The idea for the Describing Words engine came when I was building the engine for Related Words (it's like a thesaurus, but gives you a much broader set of related words, rather than just synonyms). While playing around with word vectors and the "HasProperty" API of conceptnet, I had a bit of fun trying to get the adjectives which commonly describe a word. Eventually I realised that there's a much better way of doing this: parse books!

Project Gutenberg was the initial corpus, but the parser got greedier and greedier and I ended up feeding it somewhere around 100 gigabytes of text files - mostly fiction, including many contemporary works. The parser simply looks through each book and pulls out the various descriptions of nouns.
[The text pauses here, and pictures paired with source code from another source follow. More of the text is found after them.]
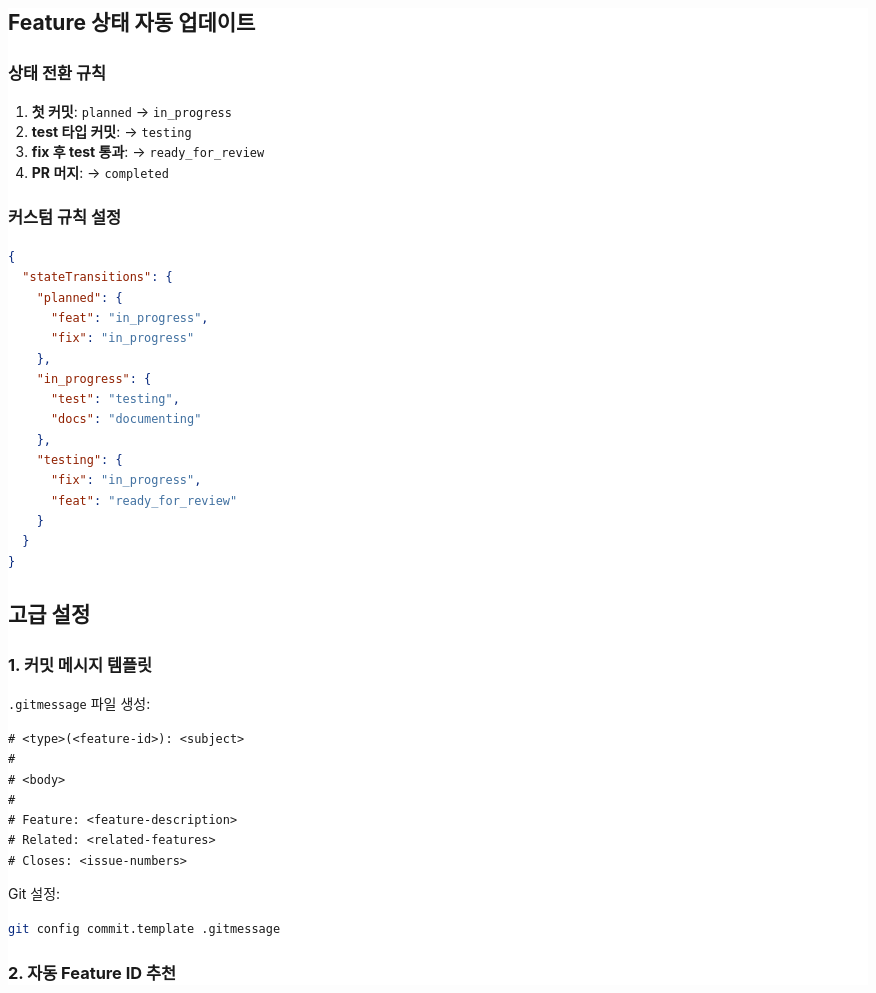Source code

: ## Feature 상태 자동 업데이트

### 상태 전환 규칙

1. **첫 커밋**: `planned` → `in_progress`
2. **test 타입 커밋**: → `testing`
3. **fix 후 test 통과**: → `ready_for_review`
4. **PR 머지**: → `completed`

### 커스텀 규칙 설정
```json
{
  "stateTransitions": {
    "planned": {
      "feat": "in_progress",
      "fix": "in_progress"
    },
    "in_progress": {
      "test": "testing",
      "docs": "documenting"
    },
    "testing": {
      "fix": "in_progress",
      "feat": "ready_for_review"
    }
  }
}
```

## 고급 설정

### 1. 커밋 메시지 템플릿

`.gitmessage` 파일 생성:
```
# <type>(<feature-id>): <subject>
# 
# <body>
# 
# Feature: <feature-description>
# Related: <related-features>
# Closes: <issue-numbers>
```

Git 설정:
```bash
git config commit.template .gitmessage
```

### 2. 자동 Feature ID 추천

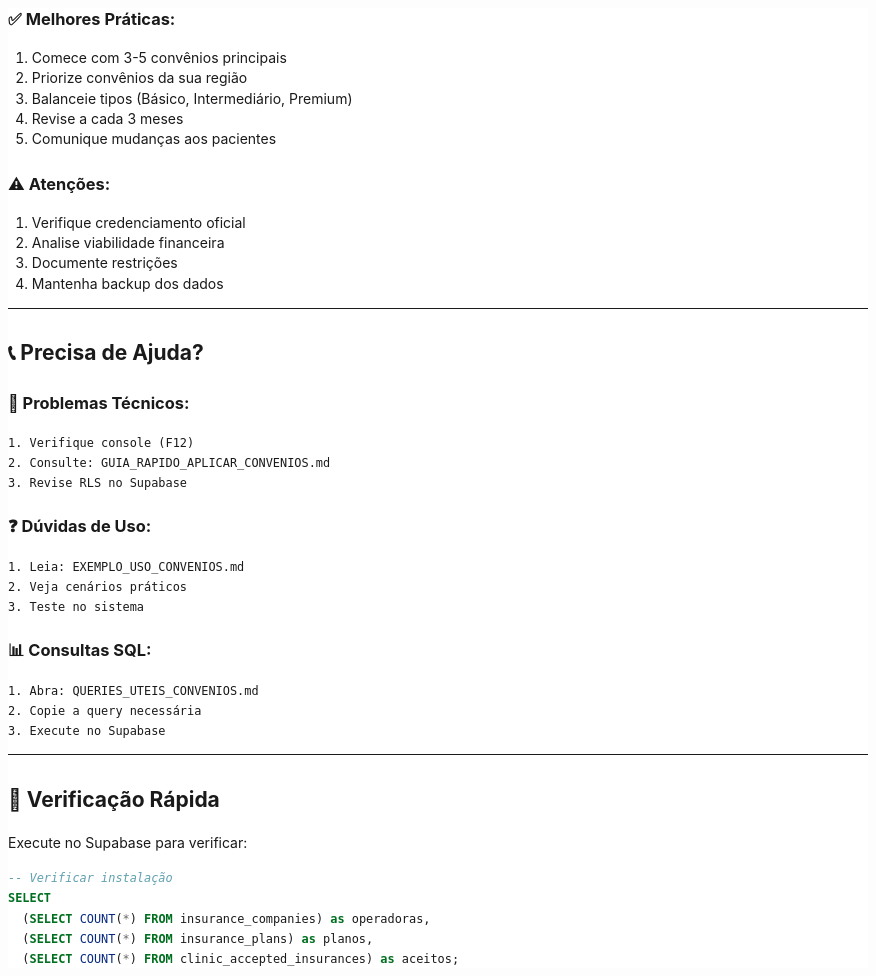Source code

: ### ✅ Melhores Práticas:
1. Comece com 3-5 convênios principais
2. Priorize convênios da sua região
3. Balanceie tipos (Básico, Intermediário, Premium)
4. Revise a cada 3 meses
5. Comunique mudanças aos pacientes

### ⚠️ Atenções:
1. Verifique credenciamento oficial
2. Analise viabilidade financeira
3. Documente restrições
4. Mantenha backup dos dados

---

## 📞 Precisa de Ajuda?

### 🔧 Problemas Técnicos:
```
1. Verifique console (F12)
2. Consulte: GUIA_RAPIDO_APLICAR_CONVENIOS.md
3. Revise RLS no Supabase
```

### ❓ Dúvidas de Uso:
```
1. Leia: EXEMPLO_USO_CONVENIOS.md
2. Veja cenários práticos
3. Teste no sistema
```

### 📊 Consultas SQL:
```
1. Abra: QUERIES_UTEIS_CONVENIOS.md
2. Copie a query necessária
3. Execute no Supabase
```

---

## 🎯 Verificação Rápida

Execute no Supabase para verificar:

```sql
-- Verificar instalação
SELECT 
  (SELECT COUNT(*) FROM insurance_companies) as operadoras,
  (SELECT COUNT(*) FROM insurance_plans) as planos,
  (SELECT COUNT(*) FROM clinic_accepted_insurances) as aceitos;
```
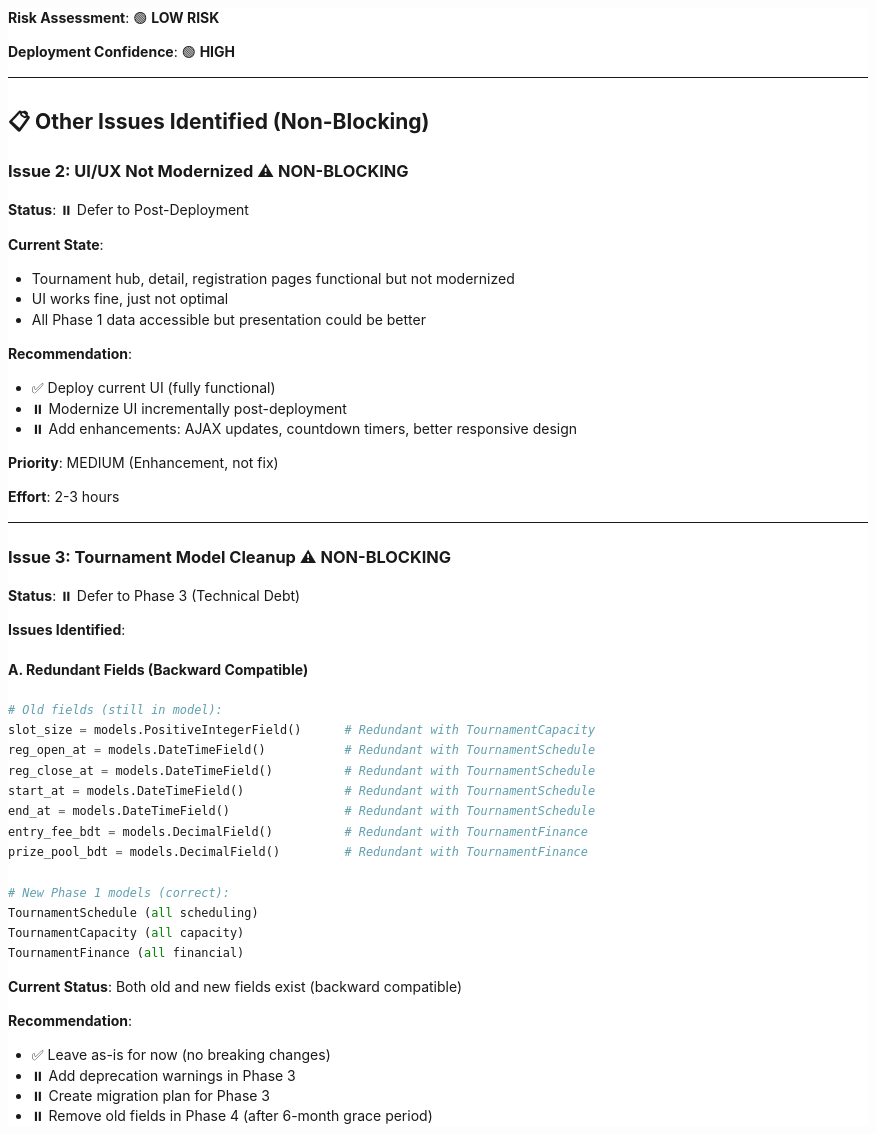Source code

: **Risk Assessment**: 🟢 **LOW RISK**

**Deployment Confidence**: 🟢 **HIGH**

---

## 📋 Other Issues Identified (Non-Blocking)

### Issue 2: UI/UX Not Modernized ⚠️ NON-BLOCKING

**Status**: ⏸️ Defer to Post-Deployment

**Current State**:
- Tournament hub, detail, registration pages functional but not modernized
- UI works fine, just not optimal
- All Phase 1 data accessible but presentation could be better

**Recommendation**: 
- ✅ Deploy current UI (fully functional)
- ⏸️ Modernize UI incrementally post-deployment
- ⏸️ Add enhancements: AJAX updates, countdown timers, better responsive design

**Priority**: MEDIUM (Enhancement, not fix)

**Effort**: 2-3 hours

---

### Issue 3: Tournament Model Cleanup ⚠️ NON-BLOCKING

**Status**: ⏸️ Defer to Phase 3 (Technical Debt)

**Issues Identified**:

#### A. Redundant Fields (Backward Compatible)
```python
# Old fields (still in model):
slot_size = models.PositiveIntegerField()      # Redundant with TournamentCapacity
reg_open_at = models.DateTimeField()           # Redundant with TournamentSchedule
reg_close_at = models.DateTimeField()          # Redundant with TournamentSchedule
start_at = models.DateTimeField()              # Redundant with TournamentSchedule
end_at = models.DateTimeField()                # Redundant with TournamentSchedule
entry_fee_bdt = models.DecimalField()          # Redundant with TournamentFinance
prize_pool_bdt = models.DecimalField()         # Redundant with TournamentFinance

# New Phase 1 models (correct):
TournamentSchedule (all scheduling)
TournamentCapacity (all capacity)
TournamentFinance (all financial)
```

**Current Status**: Both old and new fields exist (backward compatible)

**Recommendation**:
- ✅ Leave as-is for now (no breaking changes)
- ⏸️ Add deprecation warnings in Phase 3
- ⏸️ Create migration plan for Phase 3
- ⏸️ Remove old fields in Phase 4 (after 6-month grace period)
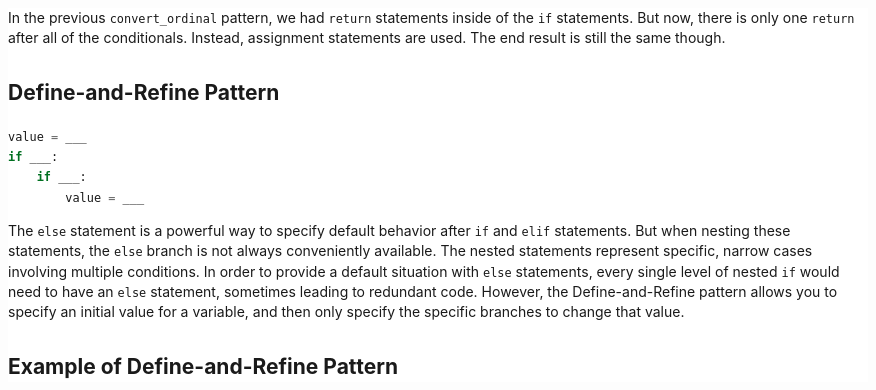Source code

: In the previous `convert_ordinal` pattern, we had `return` statements inside of the `if` statements.
But now, there is only one `return` after all of the conditionals.
Instead, assignment statements are used.
The end result is still the same though.

## Define-and-Refine Pattern

```python
value = ___
if ___:
    if ___:
        value = ___
```

The `else` statement is a powerful way to specify default behavior after `if` and `elif` statements.
But when nesting these statements, the `else` branch is not always conveniently available.
The nested statements represent specific, narrow cases involving multiple conditions.
In order to provide a default situation with `else` statements, every single level of nested `if` would need to have an `else` statement, sometimes leading to redundant code.
However, the Define-and-Refine pattern allows you to specify an initial value for a variable, and then only specify the specific branches to change that value.

## Example of Define-and-Refine Pattern

```python

```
Hopefully it's more than just a novelty and some people will actually find it useful for their writing and brainstorming, but one neat little thing to try is to compare two nouns which are similar, but different in some significant way - for example, gender is interesting: "woman" versus "man" and "boy" versus "girl". On an inital quick analysis it seems that authors of fiction are at least 4x more likely to describe women (as opposed to men) with beauty-related terms (regarding their weight, features and general attractiveness). In fact, "beautiful" is possibly the most widely used adjective for women in all of the world's literature, which is quite in line with the general unidimensional representation of women in many other media forms. If anyone wants to do further research into this, let me know and I can give you a lot more data (for example, there are about 25000 different entries for "woman" - too many to show here).

The blueness of the results represents their relative frequency. You can hover over an item for a second and the frequency score should pop up. The "uniqueness" sorting is default, and thanks to my Complicated Algorithm™, it orders them by the adjectives' uniqueness to that particular noun relative to other nouns (it's actually pretty simple). As you'd expect, you can click the "Sort By Usage Frequency" button to adjectives by their usage frequency for that noun.

Special thanks to the contributors of the open-source mongodb which was used in this project.